Under Appendix A, agencies conduct risk assessments and testing of internal controls, develop plans for corrective action, track progress, and document the effectiveness of the internal controls in their annual Performance and Accountability Reports.

“When agencies find things that have happened that they didn’t know, they have a framework to go back to,” Werfel said.

The OFPP memo broadens internal-control efforts in response to GAO’s recommendation to use a framework similar to Appendix A for acquisition, Werfel said.

OMB and agencies have started discussing the lessons of Appendix A and how they might be able to apply them to other difficult areas, such as charge cards and premium travel.

The Treasury Department assesses its management controls for acquisition as part of a departmental directive to oversee procurement, said Tom Sharpe Jr., Treasury’s senior procurement executive and vice chairman of the Chief Acquisition Officers Council. Treasury has 10 procurement operations at its

“A couple of years ago when we were looking to improve the evaluating and monitoring of our programs, we found the GAO framework,” Sharpe said. This is Treasury’s second year using the framework’s cornerstones as the basis for its assessments, he added.

Conducting the assessments ensures that Treasury complies with all federal acquisition rules, regulations and policies.

“It’s part of a procurement culture at Treasury that looks to reviews,” Sharpe said.

For the assessments, the department also uses OMB’s Circular A-123 to continuously monitor and improve the effectiveness of internal controls, safeguard asse ts, and detect risk, Sharpe said. The OFPP guidance brings together both documents.

“We’re already kind of there,” Sharpe said. “But we need to test that.”

Treasury’s assessments, which are not program-specific, help Sharpe’s team work with the bureaus’ chief procurement officers on a routine basis to review operations and contract files and find areas in need of improvement, such as eliminating exposures, revising policies or providing necessary training.
“It’s really ensuring the proper controls are in place and to take what we’re learning across Treasury,” Sharpe said. “So we’ve grown from this.”

Officials assess individual programs, such as the Internal Revenue Service’s large services programs, in a broader review of procurement operations through the Treasury Acquisition Council’s monthly reviews.
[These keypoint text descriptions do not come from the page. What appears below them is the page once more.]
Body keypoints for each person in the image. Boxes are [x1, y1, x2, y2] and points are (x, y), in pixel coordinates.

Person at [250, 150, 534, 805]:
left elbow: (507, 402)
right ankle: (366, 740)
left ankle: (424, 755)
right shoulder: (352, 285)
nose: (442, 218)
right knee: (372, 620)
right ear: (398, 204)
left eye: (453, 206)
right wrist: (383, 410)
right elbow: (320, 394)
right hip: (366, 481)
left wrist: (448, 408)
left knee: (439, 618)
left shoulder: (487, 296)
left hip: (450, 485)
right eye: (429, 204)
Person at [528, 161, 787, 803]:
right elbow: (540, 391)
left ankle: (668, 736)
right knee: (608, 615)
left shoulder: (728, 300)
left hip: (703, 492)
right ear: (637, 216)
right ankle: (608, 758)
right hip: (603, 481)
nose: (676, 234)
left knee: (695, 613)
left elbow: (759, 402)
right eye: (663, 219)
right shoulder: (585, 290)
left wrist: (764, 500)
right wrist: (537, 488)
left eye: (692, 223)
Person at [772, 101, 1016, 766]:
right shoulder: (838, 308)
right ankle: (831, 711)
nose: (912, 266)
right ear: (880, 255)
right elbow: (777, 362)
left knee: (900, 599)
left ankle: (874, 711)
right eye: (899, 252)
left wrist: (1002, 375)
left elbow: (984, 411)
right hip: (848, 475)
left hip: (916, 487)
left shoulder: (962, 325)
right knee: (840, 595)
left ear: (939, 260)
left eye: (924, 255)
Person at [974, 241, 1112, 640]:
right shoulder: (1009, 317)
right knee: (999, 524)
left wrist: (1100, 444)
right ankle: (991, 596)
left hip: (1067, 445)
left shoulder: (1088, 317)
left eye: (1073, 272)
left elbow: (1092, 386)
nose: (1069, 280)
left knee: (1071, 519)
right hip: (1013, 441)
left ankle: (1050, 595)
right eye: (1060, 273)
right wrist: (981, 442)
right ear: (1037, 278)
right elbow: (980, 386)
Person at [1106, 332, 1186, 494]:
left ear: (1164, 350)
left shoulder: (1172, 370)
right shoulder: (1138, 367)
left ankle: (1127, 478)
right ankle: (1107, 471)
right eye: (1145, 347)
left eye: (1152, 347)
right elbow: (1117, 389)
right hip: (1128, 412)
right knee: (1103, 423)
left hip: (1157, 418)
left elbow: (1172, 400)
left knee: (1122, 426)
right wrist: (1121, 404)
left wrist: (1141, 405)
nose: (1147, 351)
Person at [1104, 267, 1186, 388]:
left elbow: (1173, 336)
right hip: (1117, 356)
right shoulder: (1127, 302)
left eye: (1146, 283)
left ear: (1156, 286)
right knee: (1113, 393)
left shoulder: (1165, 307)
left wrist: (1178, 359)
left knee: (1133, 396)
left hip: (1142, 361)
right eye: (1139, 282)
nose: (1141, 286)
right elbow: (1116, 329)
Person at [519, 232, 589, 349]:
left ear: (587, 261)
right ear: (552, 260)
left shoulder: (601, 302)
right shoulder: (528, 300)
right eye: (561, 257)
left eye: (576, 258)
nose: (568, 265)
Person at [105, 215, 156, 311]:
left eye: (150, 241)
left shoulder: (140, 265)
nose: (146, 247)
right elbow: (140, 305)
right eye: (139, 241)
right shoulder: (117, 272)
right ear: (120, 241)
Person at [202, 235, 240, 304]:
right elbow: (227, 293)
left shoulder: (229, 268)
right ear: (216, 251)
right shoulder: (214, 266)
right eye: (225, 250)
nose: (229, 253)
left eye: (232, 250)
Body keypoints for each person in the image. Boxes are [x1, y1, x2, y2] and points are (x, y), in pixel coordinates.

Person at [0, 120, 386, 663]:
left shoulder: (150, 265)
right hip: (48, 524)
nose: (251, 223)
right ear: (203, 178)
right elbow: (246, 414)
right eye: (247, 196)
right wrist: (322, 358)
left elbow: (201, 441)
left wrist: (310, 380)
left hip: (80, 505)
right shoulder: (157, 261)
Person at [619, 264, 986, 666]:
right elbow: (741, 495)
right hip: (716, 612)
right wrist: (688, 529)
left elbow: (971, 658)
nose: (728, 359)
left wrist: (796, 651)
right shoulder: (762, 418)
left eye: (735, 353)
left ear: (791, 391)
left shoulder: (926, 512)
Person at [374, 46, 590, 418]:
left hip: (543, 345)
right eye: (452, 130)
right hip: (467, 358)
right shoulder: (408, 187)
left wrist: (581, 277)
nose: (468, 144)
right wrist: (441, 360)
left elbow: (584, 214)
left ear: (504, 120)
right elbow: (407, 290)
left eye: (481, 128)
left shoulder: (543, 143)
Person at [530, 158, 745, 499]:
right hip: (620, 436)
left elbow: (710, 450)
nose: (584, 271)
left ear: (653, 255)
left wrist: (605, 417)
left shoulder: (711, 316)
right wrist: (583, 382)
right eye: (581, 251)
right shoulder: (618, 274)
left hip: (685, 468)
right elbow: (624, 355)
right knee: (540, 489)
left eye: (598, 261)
Officials also review the management of Treasury’s IT contract investments in detail, Sharpe said.

To implement OFPP’s new guidance, Sharpe will designate a manager — perhaps Treasury’s deputy chief financial officer — who will determine how to include the acquisition function in the larger A-123 reviews. He will also compare the OFPP template with Treasury’s current assessment program to decide if any improvements or updates are needed to fully incorporate the new approach, he said.

“There’s very much a need for a function to oversee that we’re conducting our procurements and contracting properly,” Sharpe said.